Lupinen

Ab Mitte oder Ende Mai hat man endlich das Gefühl, dass jetzt wirklich etwas geschieht in der Natur, bis in den Juni hinein wird alles mit einem zarten Grün aber auch mit einem violetten Ton überzogen.

Ganze Lupinenfelder, auch in der Stadt, zeichnen die Erde blau-violett. ©Sabine Burger, Alexander Schwarz, 2012-06-15__MG_0920_00174
Ganze Lupinenfelder, auch in der Stadt, zeichnen die Erde blau-violett.

Die Gletscher der Eiszeit haben ganze Arbeit geleistet und dafür gesorgt, dass nicht viele großwüchsige Pflanzen übrig geblieben waren. Moose und Flechten müssen da jetzt erst wieder die Vorarbeit leisten. Auch die Flüsse tragen eine Menge Landmasse in Island ab, doch geschieht die größte Erosion durch den Wind. Sandstürme und Gerölllawinen können die Folge dessen sein. Besonders an Stellen, an denen der Mensch die Bodenoberfläche angreifbar gemacht hat, zum Beispiel durch Überweidung oder wenn beim Offroadfahren Gras- oder Moosflächen aufgerissen werden, bietet dies dem Wind gute Angriffsflächen, den Boden abzutragen.

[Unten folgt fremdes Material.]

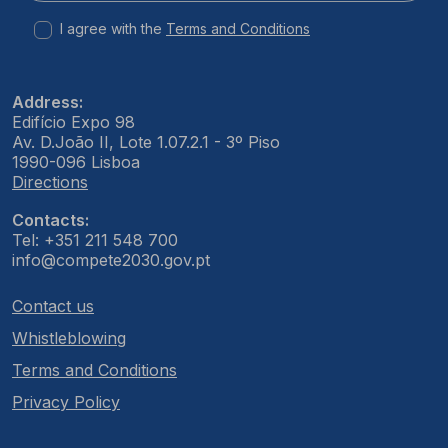
I agree with the
Terms and Conditions
Address:
Edifício Expo 98
Av. D.João II, Lote 1.07.2.1 - 3º Piso
1990-096 Lisboa
Directions
Contacts:
Tel: +351 211 548 700
info@compete2030.gov.pt
Contact us
Whistleblowing
Terms and Conditions
Privacy Policy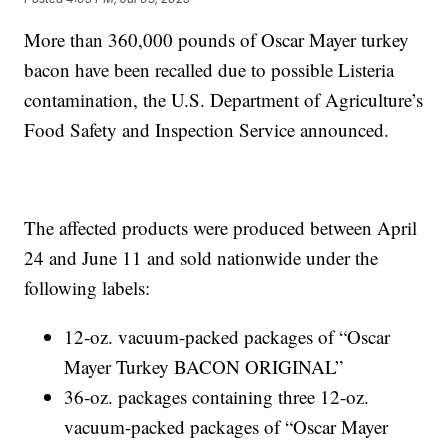
More than 360,000 pounds of Oscar Mayer turkey
bacon have been recalled due to possible Listeria
contamination, the U.S. Department of Agriculture’s
Food Safety and Inspection Service announced.
The affected products were produced between April
24 and June 11 and sold nationwide under the
following labels:
12-oz. vacuum-packed packages of “Oscar
Mayer Turkey BACON ORIGINAL”
36-oz. packages containing three 12-oz.
vacuum-packed packages of “Oscar Mayer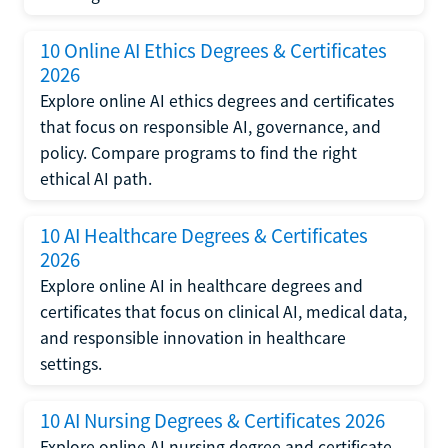
10 Online AI Ethics Degrees & Certificates
2026
Explore online AI ethics degrees and certificates
that focus on responsible AI, governance, and
policy. Compare programs to find the right
ethical AI path.
10 AI Healthcare Degrees & Certificates
2026
Explore online AI in healthcare degrees and
certificates that focus on clinical AI, medical data,
and responsible innovation in healthcare
settings.
10 AI Nursing Degrees & Certificates 2026
Explore online AI nursing degree and certificate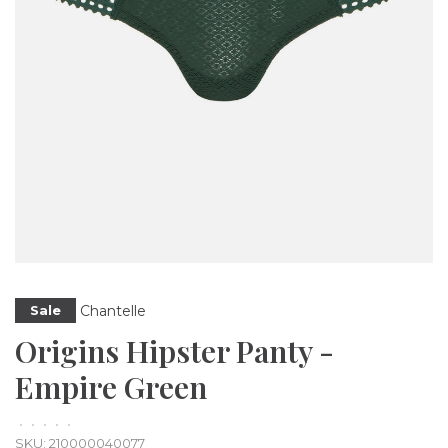
Chantelle
Sale
Origins Hipster Panty -
Empire Green
•
•
•
•
•
SKU:
210000040077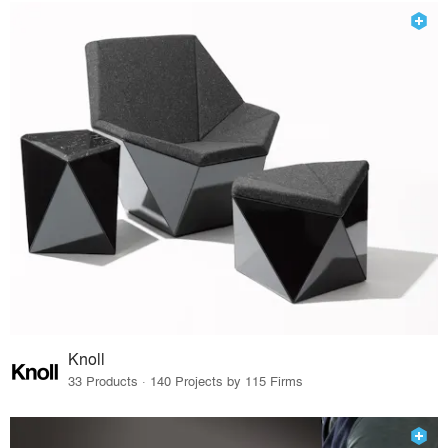
Knoll
33 Products · 140 Projects by 115 Firms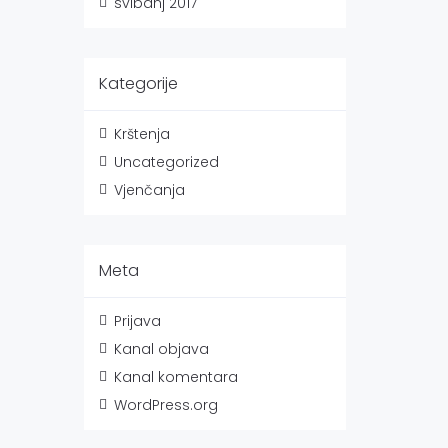
svibanj 2017
Kategorije
Krštenja
Uncategorized
Vjenčanja
Meta
Prijava
Kanal objava
Kanal komentara
WordPress.org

Um die Bodenerosion in den Griff zu bekommen, bemüht man sich darum, eine möglichst großflächige Pflanzendecke zu bekommen. Zu diesem Zweck wurden im 20. Jahrhundert fremde Pflanzen eingeführt wie die sibirische Lärche (Larix sibirica) oder die Alaska Lupine (Lupinus nootkatensis).

Während der Sommermonate prägen Lupinen vielerorts das Landschaftsbild. ©Sabine Burger, Alexander Schwarz, 2011-07-07__MG_2692_00174
Während der Sommermonate prägen Lupinen vielerorts das Landschaftsbild.

Lupinen sind sehr anspruchslos, gedeihen auch auf armen Sandböden und kommen auch mit Halbschatten zurecht. Sie bilden ein dichtes Wurzelgeflecht und sorgen so dafür, dass lockere Böden verdichtet werden. Mit ihren Wurzelknöllchen geht die Lupine eine symbiontische Beziehung ein mit Bakterien, die Stickstoff aus der Luft binden können. Auf diese Art wird der Stickstoffgehalt im Boden angereichert, weshalb die Lupine auch als Gründüngungspflanze bezeichnet wird.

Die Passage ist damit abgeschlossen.